Requirement » Practice item. Set the material below down again exactly, with no pictures.
[[ Task data open ]]
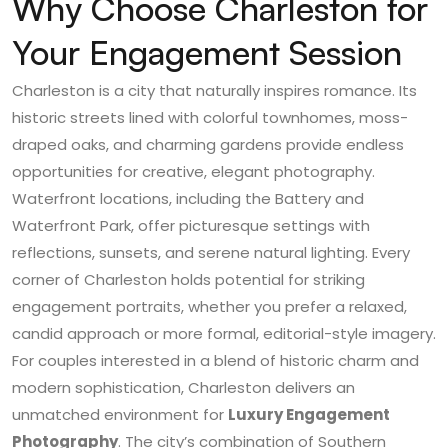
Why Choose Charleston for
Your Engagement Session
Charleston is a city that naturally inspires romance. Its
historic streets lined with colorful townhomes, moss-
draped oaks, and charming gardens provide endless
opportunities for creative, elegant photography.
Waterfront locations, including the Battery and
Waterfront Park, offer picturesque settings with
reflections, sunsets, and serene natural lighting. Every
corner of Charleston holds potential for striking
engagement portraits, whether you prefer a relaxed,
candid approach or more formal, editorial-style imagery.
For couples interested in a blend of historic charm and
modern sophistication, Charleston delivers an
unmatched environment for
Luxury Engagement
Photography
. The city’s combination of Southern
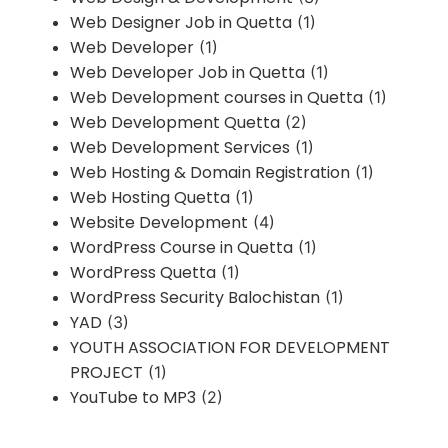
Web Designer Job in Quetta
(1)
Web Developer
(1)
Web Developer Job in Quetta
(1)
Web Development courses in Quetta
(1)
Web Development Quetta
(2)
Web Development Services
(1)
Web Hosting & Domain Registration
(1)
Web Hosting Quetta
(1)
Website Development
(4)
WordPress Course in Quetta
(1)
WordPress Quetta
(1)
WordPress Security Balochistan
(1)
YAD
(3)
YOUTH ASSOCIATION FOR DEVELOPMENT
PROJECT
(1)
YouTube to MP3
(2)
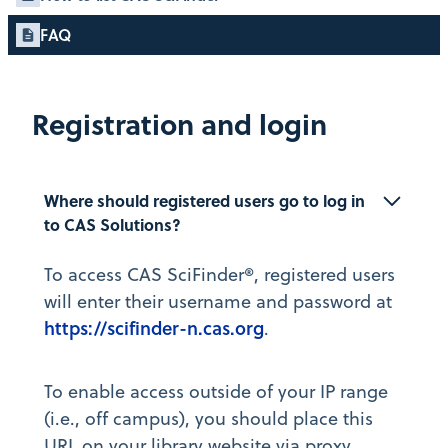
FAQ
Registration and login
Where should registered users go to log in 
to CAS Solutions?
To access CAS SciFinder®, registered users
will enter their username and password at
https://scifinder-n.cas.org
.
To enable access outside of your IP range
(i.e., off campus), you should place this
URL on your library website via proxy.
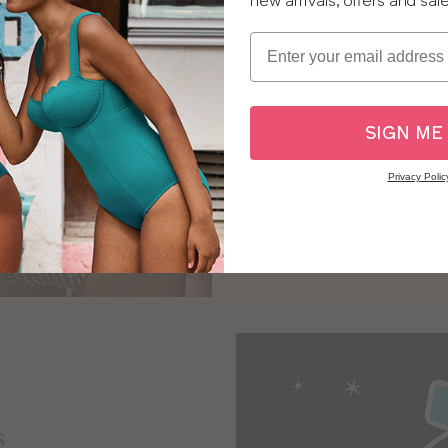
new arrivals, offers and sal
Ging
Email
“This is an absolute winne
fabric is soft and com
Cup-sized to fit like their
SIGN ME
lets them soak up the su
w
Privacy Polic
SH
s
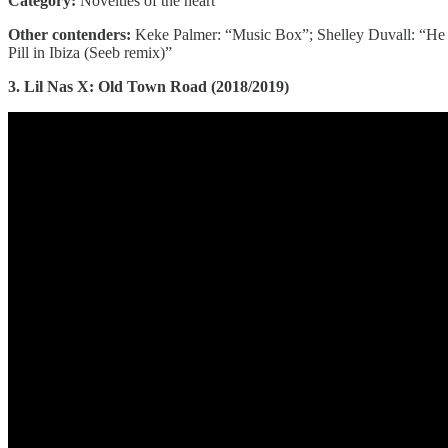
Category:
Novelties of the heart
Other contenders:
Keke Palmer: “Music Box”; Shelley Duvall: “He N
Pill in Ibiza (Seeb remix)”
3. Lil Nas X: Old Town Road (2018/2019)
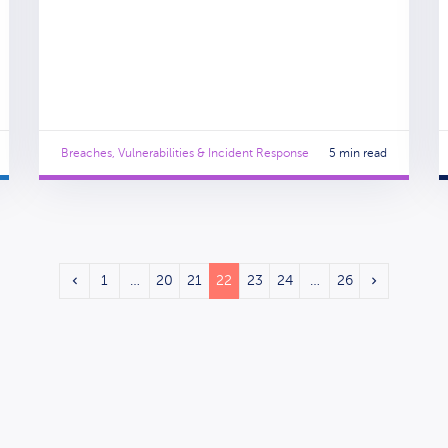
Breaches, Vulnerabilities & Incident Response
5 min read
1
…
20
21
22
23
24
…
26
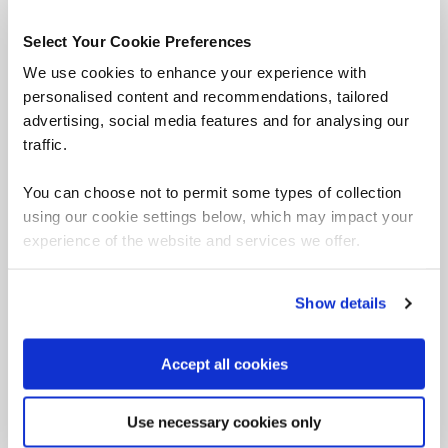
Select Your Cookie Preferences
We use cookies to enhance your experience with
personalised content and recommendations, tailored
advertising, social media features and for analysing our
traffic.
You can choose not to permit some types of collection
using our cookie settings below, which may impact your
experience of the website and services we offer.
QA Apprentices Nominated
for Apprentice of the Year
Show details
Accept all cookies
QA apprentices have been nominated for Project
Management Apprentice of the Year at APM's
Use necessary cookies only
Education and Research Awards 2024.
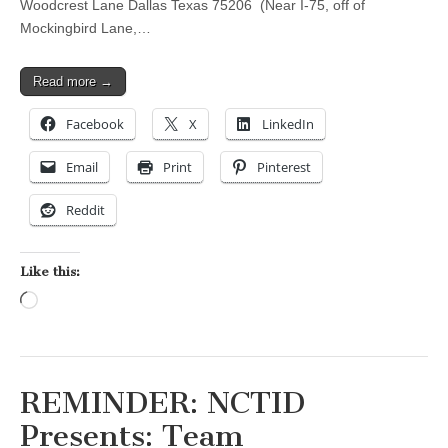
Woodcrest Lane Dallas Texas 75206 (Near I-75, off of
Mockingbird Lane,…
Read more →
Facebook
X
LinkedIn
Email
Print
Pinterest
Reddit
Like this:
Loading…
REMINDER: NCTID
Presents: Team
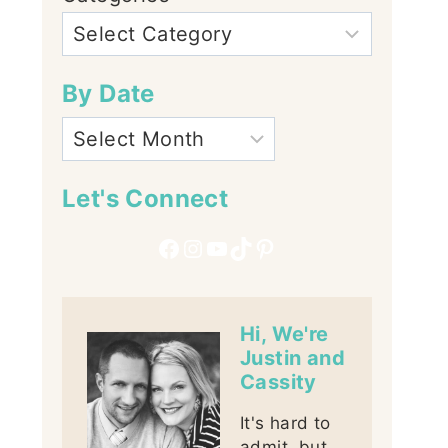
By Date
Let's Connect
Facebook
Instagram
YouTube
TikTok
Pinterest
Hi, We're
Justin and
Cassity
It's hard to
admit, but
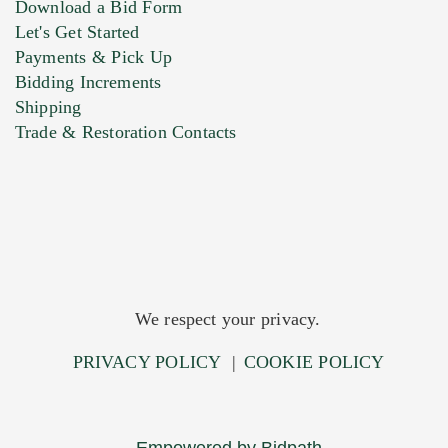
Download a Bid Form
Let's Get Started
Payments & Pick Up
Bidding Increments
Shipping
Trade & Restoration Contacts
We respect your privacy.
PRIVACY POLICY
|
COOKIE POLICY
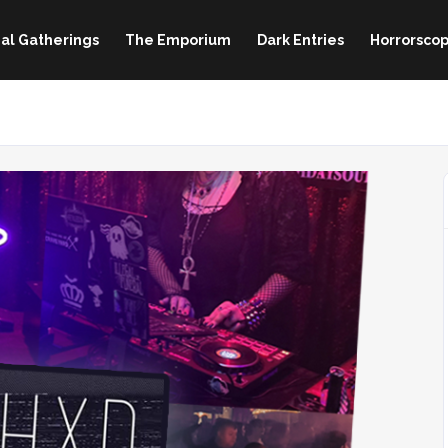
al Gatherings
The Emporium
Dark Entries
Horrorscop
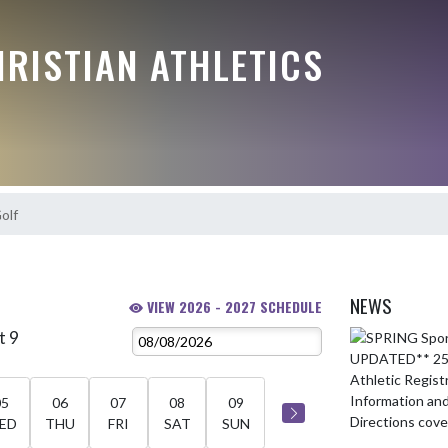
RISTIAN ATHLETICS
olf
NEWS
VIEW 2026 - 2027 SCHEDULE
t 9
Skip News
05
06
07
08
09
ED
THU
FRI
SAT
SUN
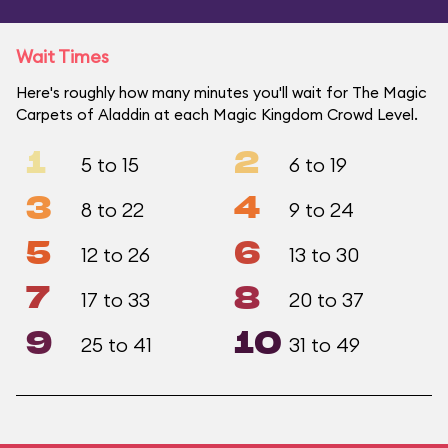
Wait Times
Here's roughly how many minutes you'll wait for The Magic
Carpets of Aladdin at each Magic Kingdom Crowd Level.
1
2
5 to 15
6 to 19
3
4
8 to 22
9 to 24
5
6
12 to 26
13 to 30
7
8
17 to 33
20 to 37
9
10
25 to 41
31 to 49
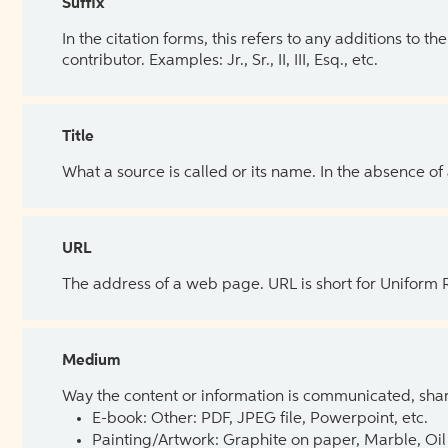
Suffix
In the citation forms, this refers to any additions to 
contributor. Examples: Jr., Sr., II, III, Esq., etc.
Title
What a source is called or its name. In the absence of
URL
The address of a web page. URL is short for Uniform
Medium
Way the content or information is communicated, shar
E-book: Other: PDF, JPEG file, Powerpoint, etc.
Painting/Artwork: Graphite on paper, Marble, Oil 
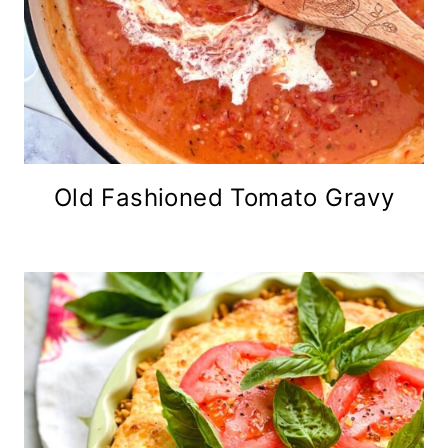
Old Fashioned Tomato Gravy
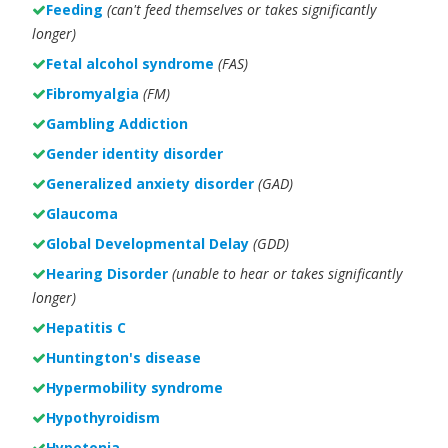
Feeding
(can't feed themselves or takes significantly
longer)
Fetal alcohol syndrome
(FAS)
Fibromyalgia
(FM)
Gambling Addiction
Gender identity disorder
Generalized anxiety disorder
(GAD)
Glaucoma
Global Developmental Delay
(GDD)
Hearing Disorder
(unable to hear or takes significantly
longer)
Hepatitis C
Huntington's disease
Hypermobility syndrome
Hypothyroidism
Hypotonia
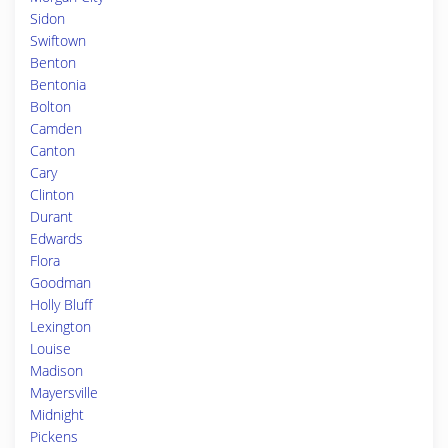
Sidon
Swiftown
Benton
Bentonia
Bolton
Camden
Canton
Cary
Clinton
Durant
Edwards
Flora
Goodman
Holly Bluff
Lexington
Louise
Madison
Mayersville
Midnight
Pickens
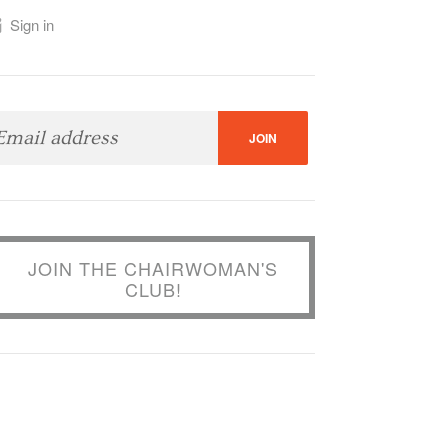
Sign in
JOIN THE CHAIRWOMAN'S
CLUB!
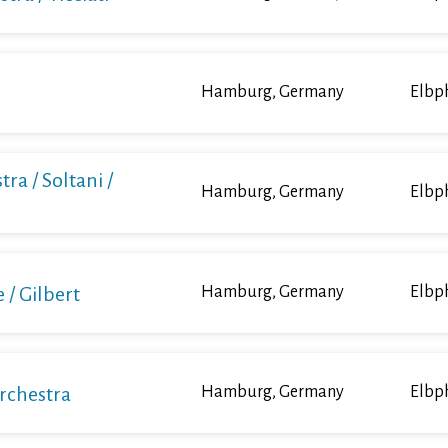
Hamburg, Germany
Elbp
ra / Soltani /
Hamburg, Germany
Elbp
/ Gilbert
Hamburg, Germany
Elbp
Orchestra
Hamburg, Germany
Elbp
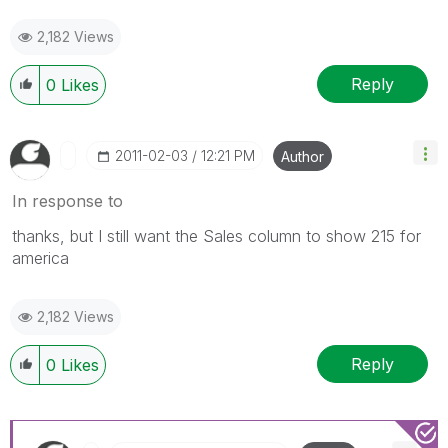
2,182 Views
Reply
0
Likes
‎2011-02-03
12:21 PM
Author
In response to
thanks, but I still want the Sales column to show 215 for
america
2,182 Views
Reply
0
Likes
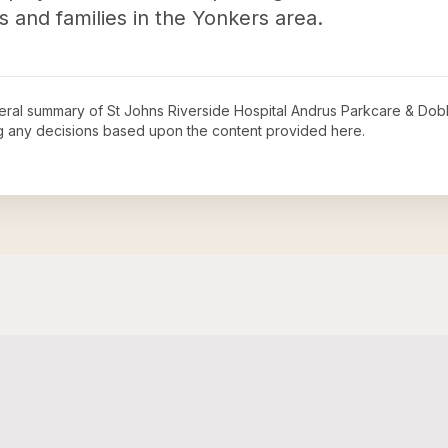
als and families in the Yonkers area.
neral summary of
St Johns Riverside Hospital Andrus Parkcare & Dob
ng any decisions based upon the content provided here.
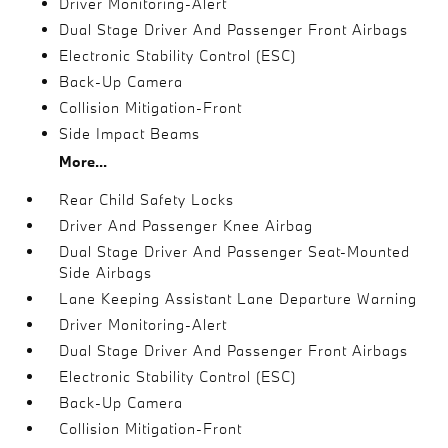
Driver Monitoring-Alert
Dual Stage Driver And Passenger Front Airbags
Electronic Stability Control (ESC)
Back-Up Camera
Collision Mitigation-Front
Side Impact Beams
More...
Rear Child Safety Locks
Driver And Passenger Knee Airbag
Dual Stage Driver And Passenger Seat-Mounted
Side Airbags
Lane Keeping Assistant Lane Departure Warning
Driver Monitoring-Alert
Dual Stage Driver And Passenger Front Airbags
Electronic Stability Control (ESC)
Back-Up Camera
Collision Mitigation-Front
[[ Task data closed ]]
Answer for the task »
Why Choose Charleston for
Your Engagement Session
Charleston is a city that naturally inspires romance. Its
historic streets lined with colorful townhomes, moss-
draped oaks, and charming gardens provide endless
opportunities for creative, elegant photography.
Waterfront locations, including the Battery and
Waterfront Park, offer picturesque settings with
reflections, sunsets, and serene natural lighting. Every
corner of Charleston holds potential for striking
engagement portraits, whether you prefer a relaxed,
candid approach or more formal, editorial-style imagery.
For couples interested in a blend of historic charm and
modern sophistication, Charleston delivers an
unmatched environment for
Luxury Engagement
Photography
. The city’s combination of Southern
Web Designer Job in Quetta
(1)
Web Developer
(1)
Web Developer Job in Quetta
(1)
Web Development courses in Quetta
(1)
Web Development Quetta
(2)
Web Development Services
(1)
Web Hosting & Domain Registration
(1)
Web Hosting Quetta
(1)
Website Development
(4)
WordPress Course in Quetta
(1)
WordPress Quetta
(1)
WordPress Security Balochistan
(1)
YAD
(3)
YOUTH ASSOCIATION FOR DEVELOPMENT
PROJECT
(1)
YouTube to MP3
(2)
FAQ
Registration and login
Where should registered users go to log in 
to CAS Solutions?
To access CAS SciFinder®, registered users
will enter their username and password at
https://scifinder-n.cas.org
.
To enable access outside of your IP range
(i.e., off campus), you should place this
URL on your library website via proxy.
new arrivals, offers and sal
Ging
Email
“This is an absolute winne
fabric is soft and com
Cup-sized to fit like their
SIGN ME
lets them soak up the su
w
Privacy Polic
SH
s
Category:
Novelties of the heart
Other contenders:
Keke Palmer: “Music Box”; Shelley Duvall: “He N
Pill in Ibiza (Seeb remix)”
3. Lil Nas X: Old Town Road (2018/2019)
Breaches, Vulnerabilities & Incident Response
5 min read
1
…
20
21
22
23
24
…
26
Select Your Cookie Preferences
We use cookies to enhance your experience with
personalised content and recommendations, tailored
advertising, social media features and for analysing our
traffic.
You can choose not to permit some types of collection
using our cookie settings below, which may impact your
experience of the website and services we offer.
QA Apprentices Nominated
for Apprentice of the Year
Show details
Accept all cookies
QA apprentices have been nominated for Project
Management Apprentice of the Year at APM's
Use necessary cookies only
Education and Research Awards 2024.
Woodcrest Lane Dallas Texas 75206 (Near I-75, off of
Mockingbird Lane,…
Read more →
Facebook
X
LinkedIn
Email
Print
Pinterest
Reddit
Like this:
Loading…
REMINDER: NCTID
Presents: Team
By Date
Let's Connect
Facebook
Instagram
YouTube
TikTok
Pinterest
Hi, We're
Justin and
Cassity
It's hard to
admit, but
Download a Bid Form
Let's Get Started
Payments & Pick Up
Bidding Increments
Shipping
Trade & Restoration Contacts
We respect your privacy.
PRIVACY POLICY
|
COOKIE POLICY
al Gatherings
The Emporium
Dark Entries
Horrorscop
RISTIAN ATHLETICS
olf
NEWS
VIEW 2026 - 2027 SCHEDULE
t 9
Skip News
05
06
07
08
09
ED
THU
FRI
SAT
SUN
Wait Times
Here's roughly how many minutes you'll wait for The Magic
Carpets of Aladdin at each Magic Kingdom Crowd Level.
1
2
5 to 15
6 to 19
3
4
8 to 22
9 to 24
5
6
12 to 26
13 to 30
7
8
17 to 33
20 to 37
9
10
25 to 41
31 to 49
Suffix
In the citation forms, this refers to any additions to 
contributor. Examples: Jr., Sr., II, III, Esq., etc.
Title
What a source is called or its name. In the absence of
URL
The address of a web page. URL is short for Uniform
Medium
Way the content or information is communicated, shar
E-book: Other: PDF, JPEG file, Powerpoint, etc.
Painting/Artwork: Graphite on paper, Marble, Oil 
Old Fashioned Tomato Gravy
Feeding
(can't feed themselves or takes significantly
longer)
Fetal alcohol syndrome
(FAS)
Fibromyalgia
(FM)
Gambling Addiction
Gender identity disorder
Generalized anxiety disorder
(GAD)
Glaucoma
Global Developmental Delay
(GDD)
Hearing Disorder
(unable to hear or takes significantly
longer)
Hepatitis C
Huntington's disease
Hypermobility syndrome
Hypothyroidism
Hypotonia
Sidon
Swiftown
Benton
Bentonia
Bolton
Camden
Canton
Cary
Clinton
Durant
Edwards
Flora
Goodman
Holly Bluff
Lexington
Louise
Madison
Mayersville
Midnight
Pickens
Sign in
JOIN THE CHAIRWOMAN'S
CLUB!
Hamburg, Germany
Elbp
ra / Soltani /
Hamburg, Germany
Elbp
/ Gilbert
Hamburg, Germany
Elbp
Orchestra
Hamburg, Germany
Elbp
2,182 Views
Reply
0
Likes
‎2011-02-03
12:21 PM
Author
In response to
thanks, but I still want the Sales column to show 215 for
america
2,182 Views
Reply
0
Likes
als and families in the Yonkers area.
neral summary of
St Johns Riverside Hospital Andrus Parkcare & Dob
ng any decisions based upon the content provided here.
Driver Monitoring-Alert
Dual Stage Driver And Passenger Front Airbags
Electronic Stability Control (ESC)
Back-Up Camera
Collision Mitigation-Front
Side Impact Beams
More...
Rear Child Safety Locks
Driver And Passenger Knee Airbag
Dual Stage Driver And Passenger Seat-Mounted
Side Airbags
Lane Keeping Assistant Lane Departure Warning
Driver Monitoring-Alert
Dual Stage Driver And Passenger Front Airbags
Electronic Stability Control (ESC)
Back-Up Camera
Collision Mitigation-Front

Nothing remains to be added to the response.